Study: Gore Does Not a Fun Game Make

By  |  Tuesday, January 20, 2009 at 11:09 am

Instinctively, you’d think the flying giblets and gore of first-person shooters like Half-Life add a bit of visceral fun to the game, making it more attractive to players. A new study out of the University of Rochester disputes that idea.

Researchers in the graduate department of social psychology found that violent content doesn’t motivate people to play, at least not any more than a game without guns or swords. The research consisted of 2,670 gamer surveys and two experiments.
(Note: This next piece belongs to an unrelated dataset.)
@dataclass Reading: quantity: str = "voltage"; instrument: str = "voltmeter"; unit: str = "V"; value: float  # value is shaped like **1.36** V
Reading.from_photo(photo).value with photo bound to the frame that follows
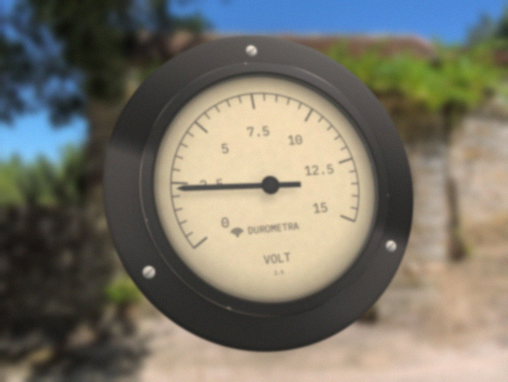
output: **2.25** V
For the experiments, researchers created custom mods of Half-Life 2, one that focused on shooting enemies with a shotgun and another that required psychic powers to float opponents “up very serenely into the air before evaporating,” according to lead author Andrew Przybylski. He said roughly five percent of the subjects showed aggressive tendencies, but most said the added violence didn’t increase the game’s fun factor.

There is one point that’s missed here: Attacking someone with psychic powers is still violent on some level. Heck, the act of stomping on a goomba has aggressive undertones. Those examples aren’t as sensational as Halo or Grand Theft Auto, but the message — that a conflict should be dealt with through aggression rather than mediation — is the same.
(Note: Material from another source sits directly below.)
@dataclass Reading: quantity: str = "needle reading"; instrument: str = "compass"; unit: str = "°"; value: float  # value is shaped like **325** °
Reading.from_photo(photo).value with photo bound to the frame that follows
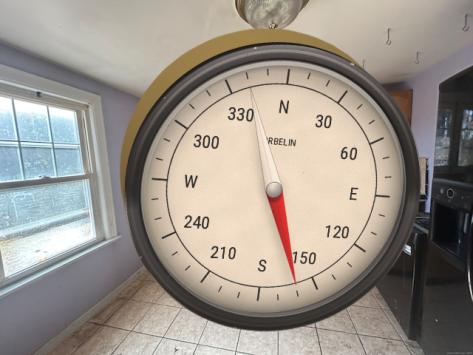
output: **160** °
That’s why I’m surprised to see Iowa State University psychologist Craig Anderson throw his support behind the study. Anderson has published several reports that attempt to link violent video games and aggression. He’s a polarizing figure, if only because pundits and politicians use his work as fodder for their own agendas.
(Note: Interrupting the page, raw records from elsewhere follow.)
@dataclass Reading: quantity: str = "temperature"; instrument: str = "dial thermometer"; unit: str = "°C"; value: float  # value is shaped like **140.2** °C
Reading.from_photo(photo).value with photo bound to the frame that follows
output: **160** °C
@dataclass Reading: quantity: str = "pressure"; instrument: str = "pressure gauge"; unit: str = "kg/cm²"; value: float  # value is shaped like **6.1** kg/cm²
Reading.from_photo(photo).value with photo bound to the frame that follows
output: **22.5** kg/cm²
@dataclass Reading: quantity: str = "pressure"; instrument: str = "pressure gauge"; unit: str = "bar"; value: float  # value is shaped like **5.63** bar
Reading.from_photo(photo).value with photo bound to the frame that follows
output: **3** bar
“A common belief held by many gamers and many in the video game industry –that violence is what makes a game fun – is strongly contradicted by these studies,” Anderson said in an e-mail to The Canadian Press. He then talks about satisfying gamers’ “competence urge” without resorting to violence.

“Whoever does this well will be able to tap into a much larger market,” he wrote.

Even if his support is somewhat contradictory, I can’t say it’s unwelcome. Finding middle ground between video games’ cheerleaders and detractors is the key to resolving the whole violence issue,  and this is a step in the right direction.